SET EXERCISE: Turn every line of the records below into a Markdown table with two columns, Row and Line. Number the lines in order in Row, put each line's text in Line, and leave out any blank lines.
^^^^^^^^^^^^^^^^
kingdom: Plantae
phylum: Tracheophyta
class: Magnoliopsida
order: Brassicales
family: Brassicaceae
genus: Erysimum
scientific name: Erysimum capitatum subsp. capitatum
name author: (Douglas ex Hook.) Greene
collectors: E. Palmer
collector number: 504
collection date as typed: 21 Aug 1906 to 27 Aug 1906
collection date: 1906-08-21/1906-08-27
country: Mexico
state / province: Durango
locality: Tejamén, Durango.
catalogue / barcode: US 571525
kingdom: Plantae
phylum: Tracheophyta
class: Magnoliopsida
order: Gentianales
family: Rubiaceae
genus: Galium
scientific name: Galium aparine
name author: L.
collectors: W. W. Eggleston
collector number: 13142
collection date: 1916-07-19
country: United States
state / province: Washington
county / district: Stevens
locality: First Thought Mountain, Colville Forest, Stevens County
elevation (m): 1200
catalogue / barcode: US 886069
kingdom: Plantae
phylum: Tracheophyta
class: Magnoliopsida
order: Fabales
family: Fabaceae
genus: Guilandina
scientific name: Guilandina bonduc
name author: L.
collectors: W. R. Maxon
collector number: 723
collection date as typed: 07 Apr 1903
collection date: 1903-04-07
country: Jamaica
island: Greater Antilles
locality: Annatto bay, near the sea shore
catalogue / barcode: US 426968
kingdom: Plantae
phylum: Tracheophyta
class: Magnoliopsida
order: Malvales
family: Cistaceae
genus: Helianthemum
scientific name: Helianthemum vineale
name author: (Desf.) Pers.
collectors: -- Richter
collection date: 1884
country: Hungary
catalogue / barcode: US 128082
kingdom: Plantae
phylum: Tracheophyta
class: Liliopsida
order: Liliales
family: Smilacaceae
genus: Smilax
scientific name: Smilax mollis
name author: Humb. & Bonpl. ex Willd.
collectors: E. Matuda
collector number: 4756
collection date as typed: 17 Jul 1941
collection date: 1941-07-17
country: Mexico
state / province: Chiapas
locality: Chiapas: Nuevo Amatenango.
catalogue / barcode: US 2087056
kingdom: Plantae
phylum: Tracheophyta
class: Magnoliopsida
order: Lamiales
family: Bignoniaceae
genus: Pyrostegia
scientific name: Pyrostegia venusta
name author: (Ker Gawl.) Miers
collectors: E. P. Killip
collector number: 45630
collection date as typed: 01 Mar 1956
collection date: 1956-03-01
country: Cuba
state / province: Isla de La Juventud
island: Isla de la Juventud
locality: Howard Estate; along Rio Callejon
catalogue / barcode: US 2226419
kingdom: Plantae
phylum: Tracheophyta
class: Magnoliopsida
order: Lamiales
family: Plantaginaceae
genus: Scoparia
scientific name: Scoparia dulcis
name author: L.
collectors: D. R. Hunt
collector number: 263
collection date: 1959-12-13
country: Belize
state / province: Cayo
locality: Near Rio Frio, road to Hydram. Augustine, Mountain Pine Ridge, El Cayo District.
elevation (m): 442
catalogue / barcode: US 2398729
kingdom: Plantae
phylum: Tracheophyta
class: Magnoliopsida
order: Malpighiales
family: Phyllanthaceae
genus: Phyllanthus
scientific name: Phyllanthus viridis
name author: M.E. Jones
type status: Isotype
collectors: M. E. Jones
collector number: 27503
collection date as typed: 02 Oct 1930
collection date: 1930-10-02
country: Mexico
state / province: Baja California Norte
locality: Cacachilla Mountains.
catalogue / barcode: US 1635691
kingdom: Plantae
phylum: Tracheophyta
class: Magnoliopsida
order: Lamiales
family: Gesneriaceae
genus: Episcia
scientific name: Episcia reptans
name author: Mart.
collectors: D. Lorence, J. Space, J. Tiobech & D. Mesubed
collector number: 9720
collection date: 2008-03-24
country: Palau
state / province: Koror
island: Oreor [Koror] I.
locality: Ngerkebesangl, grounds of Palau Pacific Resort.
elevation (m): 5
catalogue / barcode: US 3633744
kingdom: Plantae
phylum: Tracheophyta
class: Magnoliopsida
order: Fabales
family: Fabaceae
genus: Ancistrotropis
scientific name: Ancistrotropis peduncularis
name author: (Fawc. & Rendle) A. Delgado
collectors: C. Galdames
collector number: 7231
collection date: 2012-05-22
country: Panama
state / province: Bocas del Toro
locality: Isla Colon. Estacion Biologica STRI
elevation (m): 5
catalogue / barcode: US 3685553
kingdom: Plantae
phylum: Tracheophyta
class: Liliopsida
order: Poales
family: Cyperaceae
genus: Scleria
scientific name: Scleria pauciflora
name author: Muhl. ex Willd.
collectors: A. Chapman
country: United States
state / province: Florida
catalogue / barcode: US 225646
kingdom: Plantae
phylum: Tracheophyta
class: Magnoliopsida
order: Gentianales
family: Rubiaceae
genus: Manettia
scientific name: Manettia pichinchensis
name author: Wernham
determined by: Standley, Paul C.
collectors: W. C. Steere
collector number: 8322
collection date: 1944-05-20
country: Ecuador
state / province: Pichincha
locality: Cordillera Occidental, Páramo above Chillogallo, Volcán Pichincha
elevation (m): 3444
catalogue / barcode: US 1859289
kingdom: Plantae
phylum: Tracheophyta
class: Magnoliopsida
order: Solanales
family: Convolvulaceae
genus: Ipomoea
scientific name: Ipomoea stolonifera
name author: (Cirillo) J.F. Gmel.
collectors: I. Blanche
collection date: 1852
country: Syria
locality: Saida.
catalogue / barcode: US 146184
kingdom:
^^^^^^^^^^^^^^^^
RESULT:
| Row | Line |
|---|---|
| 1 | kingdom: Plantae |
| 2 | phylum: Tracheophyta |
| 3 | class: Magnoliopsida |
| 4 | order: Brassicales |
| 5 | family: Brassicaceae |
| 6 | genus: Erysimum |
| 7 | scientific name: Erysimum capitatum subsp. capitatum |
| 8 | name author: (Douglas ex Hook.) Greene |
| 9 | collectors: E. Palmer |
| 10 | collector number: 504 |
| 11 | collection date as typed: 21 Aug 1906 to 27 Aug 1906 |
| 12 | collection date: 1906-08-21/1906-08-27 |
| 13 | country: Mexico |
| 14 | state / province: Durango |
| 15 | locality: Tejamén, Durango. |
| 16 | catalogue / barcode: US 571525 |
| 17 | kingdom: Plantae |
| 18 | phylum: Tracheophyta |
| 19 | class: Magnoliopsida |
| 20 | order: Gentianales |
| 21 | family: Rubiaceae |
| 22 | genus: Galium |
| 23 | scientific name: Galium aparine |
| 24 | name author: L. |
| 25 | collectors: W. W. Eggleston |
| 26 | collector number: 13142 |
| 27 | collection date: 1916-07-19 |
| 28 | country: United States |
| 29 | state / province: Washington |
| 30 | county / district: Stevens |
| 31 | locality: First Thought Mountain, Colville Forest, Stevens County |
| 32 | elevation (m): 1200 |
| 33 | catalogue / barcode: US 886069 |
| 34 | kingdom: Plantae |
| 35 | phylum: Tracheophyta |
| 36 | class: Magnoliopsida |
| 37 | order: Fabales |
| 38 | family: Fabaceae |
| 39 | genus: Guilandina |
| 40 | scientific name: Guilandina bonduc |
| 41 | name author: L. |
| 42 | collectors: W. R. Maxon |
| 43 | collector number: 723 |
| 44 | collection date as typed: 07 Apr 1903 |
| 45 | collection date: 1903-04-07 |
| 46 | country: Jamaica |
| 47 | island: Greater Antilles |
| 48 | locality: Annatto bay, near the sea shore |
| 49 | catalogue / barcode: US 426968 |
| 50 | kingdom: Plantae |
| 51 | phylum: Tracheophyta |
| 52 | class: Magnoliopsida |
| 53 | order: Malvales |
| 54 | family: Cistaceae |
| 55 | genus: Helianthemum |
| 56 | scientific name: Helianthemum vineale |
| 57 | name author: (Desf.) Pers. |
| 58 | collectors: -- Richter |
| 59 | collection date: 1884 |
| 60 | country: Hungary |
| 61 | catalogue / barcode: US 128082 |
| 62 | kingdom: Plantae |
| 63 | phylum: Tracheophyta |
| 64 | class: Liliopsida |
| 65 | order: Liliales |
| 66 | family: Smilacaceae |
| 67 | genus: Smilax |
| 68 | scientific name: Smilax mollis |
| 69 | name author: Humb. & Bonpl. ex Willd. |
| 70 | collectors: E. Matuda |
| 71 | collector number: 4756 |
| 72 | collection date as typed: 17 Jul 1941 |
| 73 | collection date: 1941-07-17 |
| 74 | country: Mexico |
| 75 | state / province: Chiapas |
| 76 | locality: Chiapas: Nuevo Amatenango. |
| 77 | catalogue / barcode: US 2087056 |
| 78 | kingdom: Plantae |
| 79 | phylum: Tracheophyta |
| 80 | class: Magnoliopsida |
| 81 | order: Lamiales |
| 82 | family: Bignoniaceae |
| 83 | genus: Pyrostegia |
| 84 | scientific name: Pyrostegia venusta |
| 85 | name author: (Ker Gawl.) Miers |
| 86 | collectors: E. P. Killip |
| 87 | collector number: 45630 |
| 88 | collection date as typed: 01 Mar 1956 |
| 89 | collection date: 1956-03-01 |
| 90 | country: Cuba |
| 91 | state / province: Isla de La Juventud |
| 92 | island: Isla de la Juventud |
| 93 | locality: Howard Estate; along Rio Callejon |
| 94 | catalogue / barcode: US 2226419 |
| 95 | kingdom: Plantae |
| 96 | phylum: Tracheophyta |
| 97 | class: Magnoliopsida |
| 98 | order: Lamiales |
| 99 | family: Plantaginaceae |
| 100 | genus: Scoparia |
| 101 | scientific name: Scoparia dulcis |
| 102 | name author: L. |
| 103 | collectors: D. R. Hunt |
| 104 | collector number: 263 |
| 105 | collection date: 1959-12-13 |
| 106 | country: Belize |
| 107 | state / province: Cayo |
| 108 | locality: Near Rio Frio, road to Hydram. Augustine, Mountain Pine Ridge, El Cayo District. |
| 109 | elevation (m): 442 |
| 110 | catalogue / barcode: US 2398729 |
| 111 | kingdom: Plantae |
| 112 | phylum: Tracheophyta |
| 113 | class: Magnoliopsida |
| 114 | order: Malpighiales |
| 115 | family: Phyllanthaceae |
| 116 | genus: Phyllanthus |
| 117 | scientific name: Phyllanthus viridis |
| 118 | name author: M.E. Jones |
| 119 | type status: Isotype |
| 120 | collectors: M. E. Jones |
| 121 | collector number: 27503 |
| 122 | collection date as typed: 02 Oct 1930 |
| 123 | collection date: 1930-10-02 |
| 124 | country: Mexico |
| 125 | state / province: Baja California Norte |
| 126 | locality: Cacachilla Mountains. |
| 127 | catalogue / barcode: US 1635691 |
| 128 | kingdom: Plantae |
| 129 | phylum: Tracheophyta |
| 130 | class: Magnoliopsida |
| 131 | order: Lamiales |
| 132 | family: Gesneriaceae |
| 133 | genus: Episcia |
| 134 | scientific name: Episcia reptans |
| 135 | name author: Mart. |
| 136 | collectors: D. Lorence, J. Space, J. Tiobech & D. Mesubed |
| 137 | collector number: 9720 |
| 138 | collection date: 2008-03-24 |
| 139 | country: Palau |
| 140 | state / province: Koror |
| 141 | island: Oreor [Koror] I. |
| 142 | locality: Ngerkebesangl, grounds of Palau Pacific Resort. |
| 143 | elevation (m): 5 |
| 144 | catalogue / barcode: US 3633744 |
| 145 | kingdom: Plantae |
| 146 | phylum: Tracheophyta |
| 147 | class: Magnoliopsida |
| 148 | order: Fabales |
| 149 | family: Fabaceae |
| 150 | genus: Ancistrotropis |
| 151 | scientific name: Ancistrotropis peduncularis |
| 152 | name author: (Fawc. & Rendle) A. Delgado |
| 153 | collectors: C. Galdames |
| 154 | collector number: 7231 |
| 155 | collection date: 2012-05-22 |
| 156 | country: Panama |
| 157 | state / province: Bocas del Toro |
| 158 | locality: Isla Colon. Estacion Biologica STRI |
| 159 | elevation (m): 5 |
| 160 | catalogue / barcode: US 3685553 |
| 161 | kingdom: Plantae |
| 162 | phylum: Tracheophyta |
| 163 | class: Liliopsida |
| 164 | order: Poales |
| 165 | family: Cyperaceae |
| 166 | genus: Scleria |
| 167 | scientific name: Scleria pauciflora |
| 168 | name author: Muhl. ex Willd. |
| 169 | collectors: A. Chapman |
| 170 | country: United States |
| 171 | state / province: Florida |
| 172 | catalogue / barcode: US 225646 |
| 173 | kingdom: Plantae |
| 174 | phylum: Tracheophyta |
| 175 | class: Magnoliopsida |
| 176 | order: Gentianales |
| 177 | family: Rubiaceae |
| 178 | genus: Manettia |
| 179 | scientific name: Manettia pichinchensis |
| 180 | name author: Wernham |
| 181 | determined by: Standley, Paul C. |
| 182 | collectors: W. C. Steere |
| 183 | collector number: 8322 |
| 184 | collection date: 1944-05-20 |
| 185 | country: Ecuador |
| 186 | state / province: Pichincha |
| 187 | locality: Cordillera Occidental, Páramo above Chillogallo, Volcán Pichincha |
| 188 | elevation (m): 3444 |
| 189 | catalogue / barcode: US 1859289 |
| 190 | kingdom: Plantae |
| 191 | phylum: Tracheophyta |
| 192 | class: Magnoliopsida |
| 193 | order: Solanales |
| 194 | family: Convolvulaceae |
| 195 | genus: Ipomoea |
| 196 | scientific name: Ipomoea stolonifera |
| 197 | name author: (Cirillo) J.F. Gmel. |
| 198 | collectors: I. Blanche |
| 199 | collection date: 1852 |
| 200 | country: Syria |
| 201 | locality: Saida. |
| 202 | catalogue / barcode: US 146184 |
| 203 | kingdom: |